Подобный отсутствующий взгляд часто появлялся и на лице Берковского, и надобно было очень к нему привыкнуть и хорошо знать, чтобы не истолковать это состояние ложно.
Естественно, что он и сам был подвержен закономерностям истории, эволюции. Постепенно интерес к проблемам современности, оставаясь непреходящим, всё больше и больше чередовался с вниманием к вечным Леонардо, Гёте, Пушкину, Толстому, Достоевскому, Чехову. Персонаж непочтительной прозы, смотревший с упомянутой фотографии, превращался в мыслителя, всё больше реализуя те ресурсы, которые жили в глубине личности. И аналогии с героями экспрессионизма уступали место другим, приводившим на память стихи Пастернака из его «Летних записок»:
Он плотен, он шатен,
Он смертен, и однако,
Таким, как он, Роден
Изобразил Бальзака.
С эволюцией личности эволюционировала и стилистика его работ. И если на ранних этапах он склонен был ошеломлять афоризмами типа: «Отелло — трагедия венецианского флота» и «Расин и Шекспир — это братья, только Расин тот, который победнее!» И если в этот период он пытался взорвать динамизмом критического анализа бытовую статику современного искусства — «Был фонд высокой тематики гражданской воины, он поизрасходовался, и Марья Петровна в тысячах рассказов бесконечно выходила замуж» ; или сближением двух Леонидов напомнить о повести одного из них «Два-Бульди-два!»: «Кризис в поступлении сырья, кризис питания. Проза предлагает нам меню военного 1919 года — конину Леонида Борисова и конину Леонида Леонова» (впоследствии Берковский был в прекрасных отношениях с Леонидом Ильичом Борисовым, и оба, наверное, напрочь забыли об этих строчках) — то позже эти признаки своеобразной эры «бури и натиска» всё более и более уступали глубинности анализа, что отчётливо видно и в статье о замечательной постановке Р. Сусловича «Смерть коммивояжёра» на сцене Александринки, и в двух статьях о В. Хлебникове: первом отклике на выход первого тома собрания сочинений поэта и второй работе, где уже (впервые в нашей литературе) глубинно исследуются корни его творчества.
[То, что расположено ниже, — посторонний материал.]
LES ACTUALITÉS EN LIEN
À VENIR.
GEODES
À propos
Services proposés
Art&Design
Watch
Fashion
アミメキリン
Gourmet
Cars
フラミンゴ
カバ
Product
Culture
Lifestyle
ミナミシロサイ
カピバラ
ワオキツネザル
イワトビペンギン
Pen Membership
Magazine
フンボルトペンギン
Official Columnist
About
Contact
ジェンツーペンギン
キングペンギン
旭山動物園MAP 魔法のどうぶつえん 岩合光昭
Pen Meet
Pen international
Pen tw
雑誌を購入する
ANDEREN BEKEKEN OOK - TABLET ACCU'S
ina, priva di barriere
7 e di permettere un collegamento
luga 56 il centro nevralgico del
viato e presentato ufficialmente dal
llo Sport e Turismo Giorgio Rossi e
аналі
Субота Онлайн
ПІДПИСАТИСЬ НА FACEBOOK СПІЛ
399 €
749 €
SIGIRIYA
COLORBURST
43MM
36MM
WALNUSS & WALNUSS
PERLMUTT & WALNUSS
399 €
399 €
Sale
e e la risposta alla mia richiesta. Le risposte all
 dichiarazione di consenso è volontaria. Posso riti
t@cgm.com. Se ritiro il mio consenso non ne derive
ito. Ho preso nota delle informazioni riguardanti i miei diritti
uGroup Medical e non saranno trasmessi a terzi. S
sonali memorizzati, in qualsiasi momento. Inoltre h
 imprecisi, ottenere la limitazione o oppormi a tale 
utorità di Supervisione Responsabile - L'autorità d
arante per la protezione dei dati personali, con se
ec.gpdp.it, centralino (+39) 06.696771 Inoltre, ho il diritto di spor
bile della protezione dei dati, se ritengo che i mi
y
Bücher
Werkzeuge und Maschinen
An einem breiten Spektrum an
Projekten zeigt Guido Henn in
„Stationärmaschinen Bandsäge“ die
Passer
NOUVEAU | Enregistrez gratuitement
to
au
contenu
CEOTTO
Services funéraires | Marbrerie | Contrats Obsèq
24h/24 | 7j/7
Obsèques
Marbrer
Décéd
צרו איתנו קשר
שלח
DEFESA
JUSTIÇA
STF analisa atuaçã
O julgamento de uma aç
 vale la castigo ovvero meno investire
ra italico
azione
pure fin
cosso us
Если в первом этюде Хлебников воспринимался с известной оглядкой на «формализм», как крот, прорывший ходы для русской поэзии на тысячи лет вперёд (О. Мандельштам), в неизбежном амплуа «поэта для поэтов», то во второй статье он уже законным, хотя для многих нежданный, хранитель пушкинской традиции.
И вполне в духе классической русской традиции Берковский устанавливает привычное для русского умозрения единство родного и вселенского: «Национальное и всемирное были для него полны взаимоотношений друг к другу» . В процессе своей работы он становился подлинным наставником русской культуры, связывавшим день вчерашний с днём сегодняшним. Он и сам с величайшим уважением относился к М. М. Бахтину или М. В. Алпатову, а к нему, в свою очередь, восходили работы таких учёных, как В. Г. Адмони, Т. И. Сильман, Д. Д. Обломиевский, К. М. Азадовский, В. М. Гзевский, Б. И. Зингерман, Н. А. Крымова. Вспоминая его неожиданный и безвременный уход из жизни, хотелось бы напутствовать его память словами Баратынского: «На всё отозвался он сердцем своим, что просит у сердца ответа».